*** Opening of Stored data ***

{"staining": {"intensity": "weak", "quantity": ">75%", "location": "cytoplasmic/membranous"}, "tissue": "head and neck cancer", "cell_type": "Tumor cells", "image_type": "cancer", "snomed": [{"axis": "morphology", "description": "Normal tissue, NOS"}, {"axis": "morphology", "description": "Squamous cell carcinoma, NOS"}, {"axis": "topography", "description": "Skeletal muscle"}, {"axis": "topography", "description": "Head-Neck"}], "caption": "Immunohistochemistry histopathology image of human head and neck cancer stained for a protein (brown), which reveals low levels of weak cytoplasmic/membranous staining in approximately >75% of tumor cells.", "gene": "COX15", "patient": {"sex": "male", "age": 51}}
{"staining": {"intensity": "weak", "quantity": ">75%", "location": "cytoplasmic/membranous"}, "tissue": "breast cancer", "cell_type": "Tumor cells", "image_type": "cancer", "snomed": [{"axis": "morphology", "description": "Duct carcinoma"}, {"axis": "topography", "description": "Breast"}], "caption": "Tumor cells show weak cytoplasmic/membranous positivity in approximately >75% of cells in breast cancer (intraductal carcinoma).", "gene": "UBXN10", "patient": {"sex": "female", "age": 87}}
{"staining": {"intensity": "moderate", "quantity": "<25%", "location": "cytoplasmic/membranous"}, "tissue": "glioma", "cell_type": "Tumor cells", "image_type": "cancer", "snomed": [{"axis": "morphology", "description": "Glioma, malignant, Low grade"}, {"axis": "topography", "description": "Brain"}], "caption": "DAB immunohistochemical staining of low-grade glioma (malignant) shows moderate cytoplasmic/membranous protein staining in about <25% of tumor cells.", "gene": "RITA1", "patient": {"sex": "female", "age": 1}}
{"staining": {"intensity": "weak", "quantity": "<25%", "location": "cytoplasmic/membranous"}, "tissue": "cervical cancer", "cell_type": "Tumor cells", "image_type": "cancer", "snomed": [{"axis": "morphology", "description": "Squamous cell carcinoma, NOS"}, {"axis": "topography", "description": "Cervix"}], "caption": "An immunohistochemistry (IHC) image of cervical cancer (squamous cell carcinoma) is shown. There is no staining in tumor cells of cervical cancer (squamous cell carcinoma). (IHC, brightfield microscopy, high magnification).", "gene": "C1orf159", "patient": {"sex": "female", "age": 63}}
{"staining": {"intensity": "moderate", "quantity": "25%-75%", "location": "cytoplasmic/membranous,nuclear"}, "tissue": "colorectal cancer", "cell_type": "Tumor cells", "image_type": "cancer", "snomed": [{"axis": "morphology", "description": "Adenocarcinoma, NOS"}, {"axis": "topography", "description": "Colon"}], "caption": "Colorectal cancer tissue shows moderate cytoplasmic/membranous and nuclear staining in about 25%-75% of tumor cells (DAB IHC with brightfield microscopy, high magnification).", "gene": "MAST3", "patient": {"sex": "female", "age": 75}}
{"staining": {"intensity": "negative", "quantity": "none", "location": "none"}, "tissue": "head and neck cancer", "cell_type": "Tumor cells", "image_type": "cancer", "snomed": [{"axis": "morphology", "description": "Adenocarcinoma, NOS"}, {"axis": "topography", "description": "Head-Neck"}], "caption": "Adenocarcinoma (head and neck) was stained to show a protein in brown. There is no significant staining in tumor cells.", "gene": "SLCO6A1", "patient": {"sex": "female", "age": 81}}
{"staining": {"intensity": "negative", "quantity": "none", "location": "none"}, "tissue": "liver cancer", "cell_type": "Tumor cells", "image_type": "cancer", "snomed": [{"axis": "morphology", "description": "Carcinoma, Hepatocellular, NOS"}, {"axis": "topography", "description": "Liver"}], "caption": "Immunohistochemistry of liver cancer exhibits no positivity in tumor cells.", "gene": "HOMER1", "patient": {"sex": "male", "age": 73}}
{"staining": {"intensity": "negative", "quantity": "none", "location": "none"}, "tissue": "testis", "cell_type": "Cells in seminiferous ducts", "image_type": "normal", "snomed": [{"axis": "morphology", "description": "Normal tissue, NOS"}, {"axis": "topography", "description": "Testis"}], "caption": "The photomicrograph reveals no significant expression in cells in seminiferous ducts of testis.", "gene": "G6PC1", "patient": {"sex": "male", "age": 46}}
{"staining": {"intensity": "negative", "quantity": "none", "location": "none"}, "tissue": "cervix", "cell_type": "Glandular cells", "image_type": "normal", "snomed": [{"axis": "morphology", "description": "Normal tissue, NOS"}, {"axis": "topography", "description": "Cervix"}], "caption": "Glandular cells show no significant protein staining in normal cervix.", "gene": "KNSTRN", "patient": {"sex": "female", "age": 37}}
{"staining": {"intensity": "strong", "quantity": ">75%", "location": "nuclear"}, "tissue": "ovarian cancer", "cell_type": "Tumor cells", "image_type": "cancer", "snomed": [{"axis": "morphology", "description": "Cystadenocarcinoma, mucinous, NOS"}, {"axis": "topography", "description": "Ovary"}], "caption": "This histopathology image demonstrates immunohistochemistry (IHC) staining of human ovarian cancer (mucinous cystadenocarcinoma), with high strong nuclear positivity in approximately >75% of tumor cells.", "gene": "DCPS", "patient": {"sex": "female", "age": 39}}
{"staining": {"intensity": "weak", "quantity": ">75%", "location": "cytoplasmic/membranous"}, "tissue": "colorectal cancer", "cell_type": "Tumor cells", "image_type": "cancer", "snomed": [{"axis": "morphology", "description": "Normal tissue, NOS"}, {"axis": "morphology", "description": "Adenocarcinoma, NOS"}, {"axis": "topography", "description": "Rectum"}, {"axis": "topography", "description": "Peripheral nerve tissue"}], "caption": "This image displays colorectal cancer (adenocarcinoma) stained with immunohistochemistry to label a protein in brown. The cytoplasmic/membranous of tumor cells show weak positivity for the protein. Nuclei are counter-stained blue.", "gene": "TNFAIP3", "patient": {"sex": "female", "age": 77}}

*** Close of Stored data ***

§ Task to carry out
The stretch of entries above that starts with the line containing "of liver cancer" and goes on through the line containing "histopathology image demonstrates" is to be transcribed exactly, and no other line is to be transcribed.

§ Result below
{"staining": {"intensity": "negative", "quantity": "none", "location": "none"}, "tissue": "liver cancer", "cell_type": "Tumor cells", "image_type": "cancer", "snomed": [{"axis": "morphology", "description": "Carcinoma, Hepatocellular, NOS"}, {"axis": "topography", "description": "Liver"}], "caption": "Immunohistochemistry of liver cancer exhibits no positivity in tumor cells.", "gene": "HOMER1", "patient": {"sex": "male", "age": 73}}
{"staining": {"intensity": "negative", "quantity": "none", "location": "none"}, "tissue": "testis", "cell_type": "Cells in seminiferous ducts", "image_type": "normal", "snomed": [{"axis": "morphology", "description": "Normal tissue, NOS"}, {"axis": "topography", "description": "Testis"}], "caption": "The photomicrograph reveals no significant expression in cells in seminiferous ducts of testis.", "gene": "G6PC1", "patient": {"sex": "male", "age": 46}}
{"staining": {"intensity": "negative", "quantity": "none", "location": "none"}, "tissue": "cervix", "cell_type": "Glandular cells", "image_type": "normal", "snomed": [{"axis": "morphology", "description": "Normal tissue, NOS"}, {"axis": "topography", "description": "Cervix"}], "caption": "Glandular cells show no significant protein staining in normal cervix.", "gene": "KNSTRN", "patient": {"sex": "female", "age": 37}}
{"staining": {"intensity": "strong", "quantity": ">75%", "location": "nuclear"}, "tissue": "ovarian cancer", "cell_type": "Tumor cells", "image_type": "cancer", "snomed": [{"axis": "morphology", "description": "Cystadenocarcinoma, mucinous, NOS"}, {"axis": "topography", "description": "Ovary"}], "caption": "This histopathology image demonstrates immunohistochemistry (IHC) staining of human ovarian cancer (mucinous cystadenocarcinoma), with high strong nuclear positivity in approximately >75% of tumor cells.", "gene": "DCPS", "patient": {"sex": "female", "age": 39}}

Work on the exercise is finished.